**Work required:** Retype only the lines from the top of the records to the line with "right shoulder: (204, 59)", including that line but none of the pictures.

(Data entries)

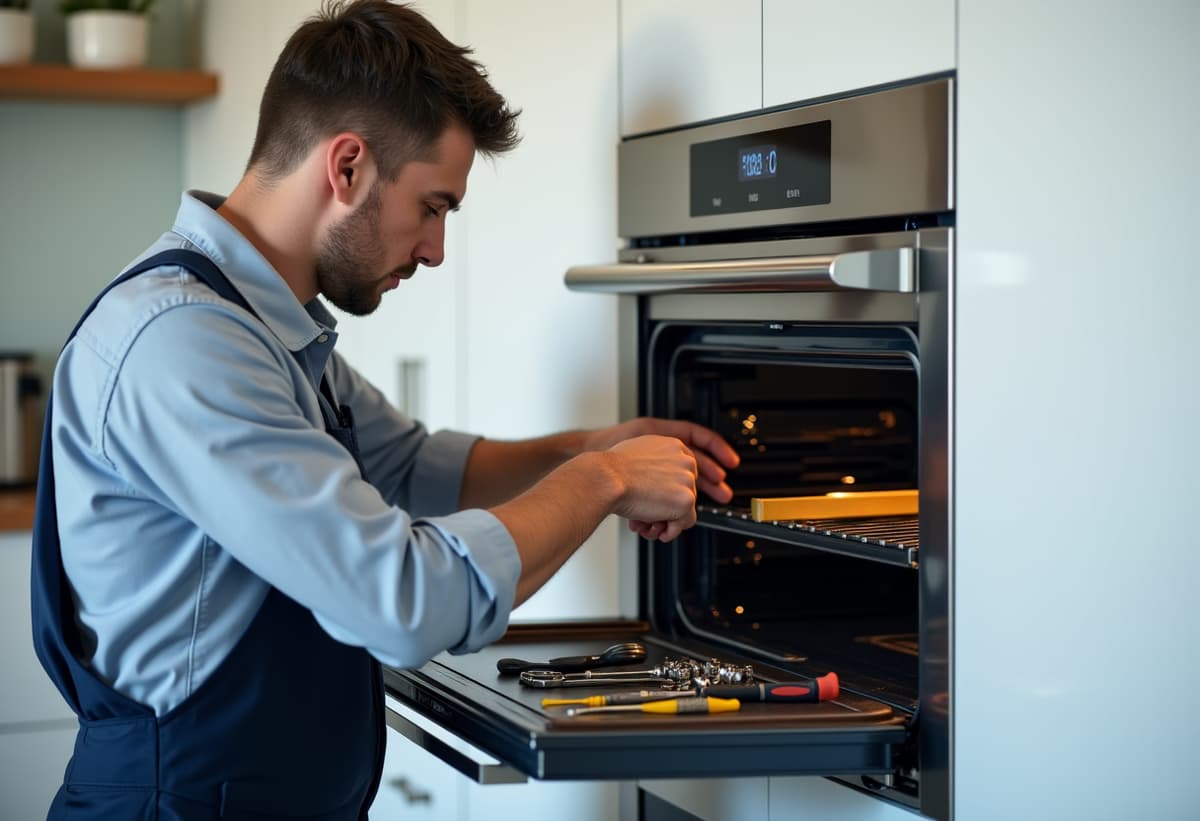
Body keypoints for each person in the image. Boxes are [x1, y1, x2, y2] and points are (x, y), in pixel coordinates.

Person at [30, 1, 739, 819]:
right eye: (433, 207)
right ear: (348, 169)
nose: (435, 248)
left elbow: (418, 466)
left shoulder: (264, 328)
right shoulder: (185, 344)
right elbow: (401, 600)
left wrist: (592, 442)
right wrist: (605, 478)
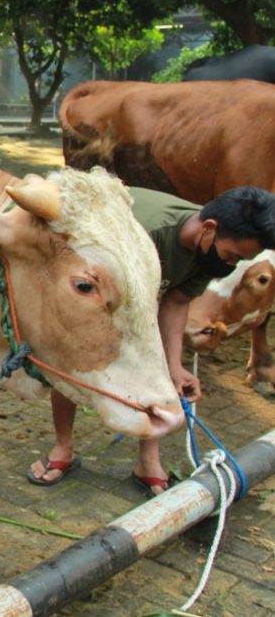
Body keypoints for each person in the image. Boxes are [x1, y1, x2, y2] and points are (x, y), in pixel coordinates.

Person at [26, 185, 275, 497]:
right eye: (231, 256)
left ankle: (148, 462)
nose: (229, 265)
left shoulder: (209, 251)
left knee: (155, 372)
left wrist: (173, 366)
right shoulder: (146, 235)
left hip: (142, 300)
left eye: (239, 260)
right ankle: (63, 447)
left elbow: (177, 301)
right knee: (76, 360)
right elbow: (91, 293)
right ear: (209, 229)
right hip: (95, 291)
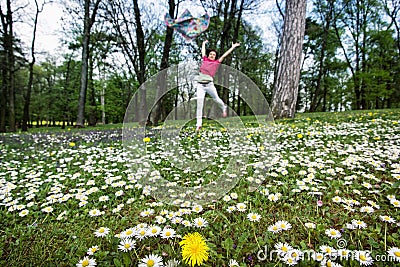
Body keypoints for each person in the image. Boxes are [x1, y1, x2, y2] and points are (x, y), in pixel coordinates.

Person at [195, 40, 240, 131]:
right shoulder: (204, 59)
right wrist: (203, 43)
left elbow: (224, 55)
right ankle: (198, 124)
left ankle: (224, 107)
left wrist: (233, 47)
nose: (212, 55)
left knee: (216, 98)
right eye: (211, 54)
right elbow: (203, 51)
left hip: (209, 85)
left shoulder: (216, 63)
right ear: (208, 55)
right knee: (199, 104)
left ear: (215, 57)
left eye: (214, 55)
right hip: (200, 86)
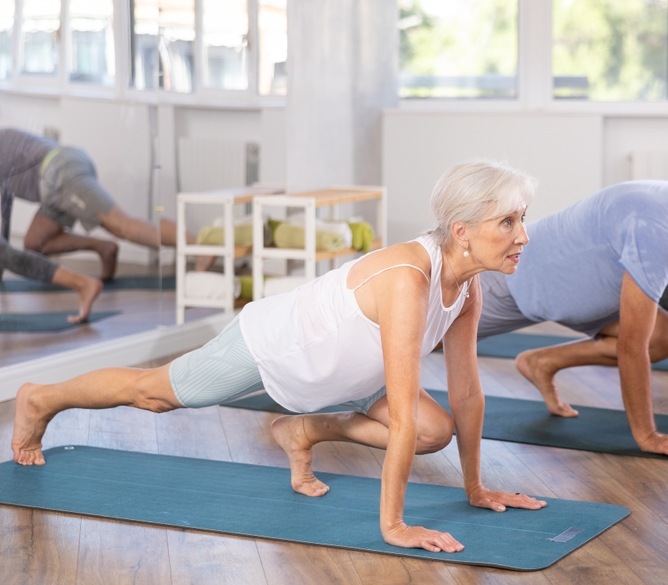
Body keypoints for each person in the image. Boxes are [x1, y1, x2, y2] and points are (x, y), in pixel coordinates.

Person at [12, 160, 546, 553]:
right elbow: (401, 412)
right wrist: (394, 526)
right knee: (154, 395)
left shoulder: (468, 287)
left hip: (354, 372)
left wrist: (476, 488)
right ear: (462, 232)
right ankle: (41, 399)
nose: (522, 235)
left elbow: (468, 393)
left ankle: (302, 431)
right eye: (507, 223)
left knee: (436, 430)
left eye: (522, 219)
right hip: (276, 348)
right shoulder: (408, 280)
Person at [477, 159, 668, 463]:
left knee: (664, 336)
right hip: (515, 277)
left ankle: (541, 362)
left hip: (583, 297)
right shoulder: (658, 224)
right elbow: (631, 345)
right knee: (432, 337)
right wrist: (647, 435)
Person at [0, 127, 197, 282]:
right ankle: (102, 247)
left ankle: (200, 246)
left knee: (124, 227)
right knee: (34, 243)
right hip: (60, 171)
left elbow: (2, 218)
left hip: (59, 174)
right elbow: (5, 209)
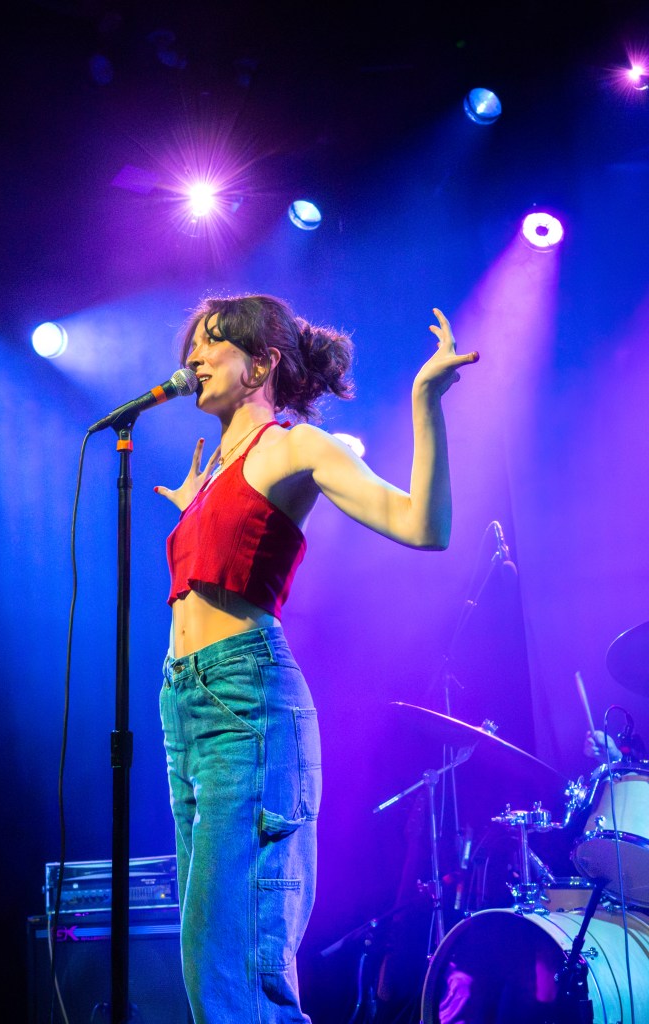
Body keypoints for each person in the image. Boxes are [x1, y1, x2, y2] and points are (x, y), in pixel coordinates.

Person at [154, 293, 478, 1024]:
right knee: (212, 966)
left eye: (212, 343)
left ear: (261, 364)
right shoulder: (216, 472)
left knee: (236, 969)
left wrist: (426, 402)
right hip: (185, 704)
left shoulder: (294, 445)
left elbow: (423, 525)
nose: (192, 357)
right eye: (191, 345)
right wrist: (196, 516)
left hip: (245, 700)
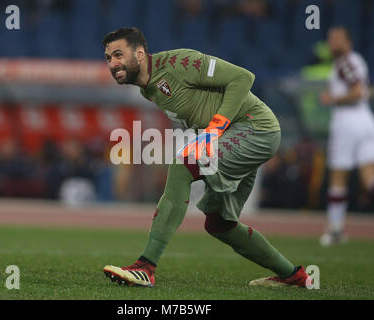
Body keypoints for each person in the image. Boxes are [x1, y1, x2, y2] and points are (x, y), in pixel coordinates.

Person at [101, 27, 311, 288]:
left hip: (255, 128)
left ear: (141, 53)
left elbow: (243, 78)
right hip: (236, 135)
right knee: (219, 224)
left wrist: (214, 129)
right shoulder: (148, 89)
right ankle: (294, 276)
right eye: (109, 58)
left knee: (183, 164)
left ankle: (146, 267)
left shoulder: (180, 63)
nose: (113, 63)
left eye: (118, 54)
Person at [319, 27, 374, 246]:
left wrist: (333, 99)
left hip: (348, 122)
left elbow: (358, 91)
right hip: (367, 121)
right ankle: (336, 230)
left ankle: (335, 230)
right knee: (370, 178)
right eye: (331, 39)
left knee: (338, 178)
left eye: (337, 39)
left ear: (348, 42)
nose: (332, 43)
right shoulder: (356, 60)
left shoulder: (345, 62)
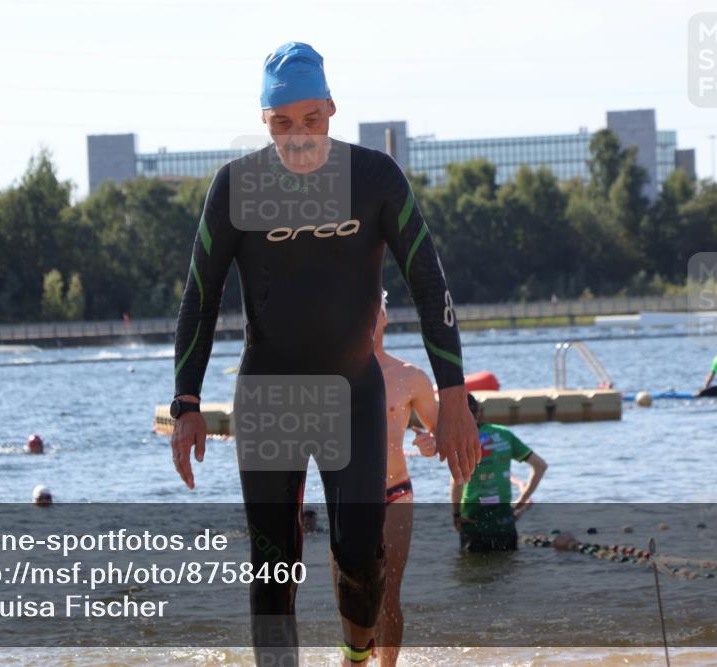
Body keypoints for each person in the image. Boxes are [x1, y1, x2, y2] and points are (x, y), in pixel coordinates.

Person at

**Exercise answer:**
Body keypoints for each person in the image. Boxes are [x1, y1, x2, y2] and points are (x, y), in pixel coordinates.

Person at [30, 1, 739, 819]:
right eye: (433, 207)
right ear: (348, 169)
nose: (435, 248)
left elbow: (418, 466)
left shoulder: (264, 328)
right shoulder: (185, 344)
right elbow: (401, 600)
left wrist: (592, 442)
right wrist: (605, 478)
Body keypoints for each person in the image. Boxes are [x1, y1, x2, y2] and points are (x, y), in pixel coordinates.

Person at [26, 185, 275, 497]:
right eye: (231, 256)
left ankle: (148, 462)
nose: (229, 265)
left shoulder: (209, 251)
left knee: (155, 372)
left wrist: (173, 366)
right shoulder: (146, 235)
left hip: (142, 300)
left eye: (239, 260)
right ankle: (63, 447)
left elbow: (177, 301)
right knee: (76, 360)
right elbow: (91, 293)
right ear: (209, 229)
right hip: (95, 291)
Body keypoints for each person in the image. Boxes are [x1, y1, x2, y2] and points are (x, y), in pixel coordinates.

Person at [195, 40, 240, 131]:
right shoulder: (204, 59)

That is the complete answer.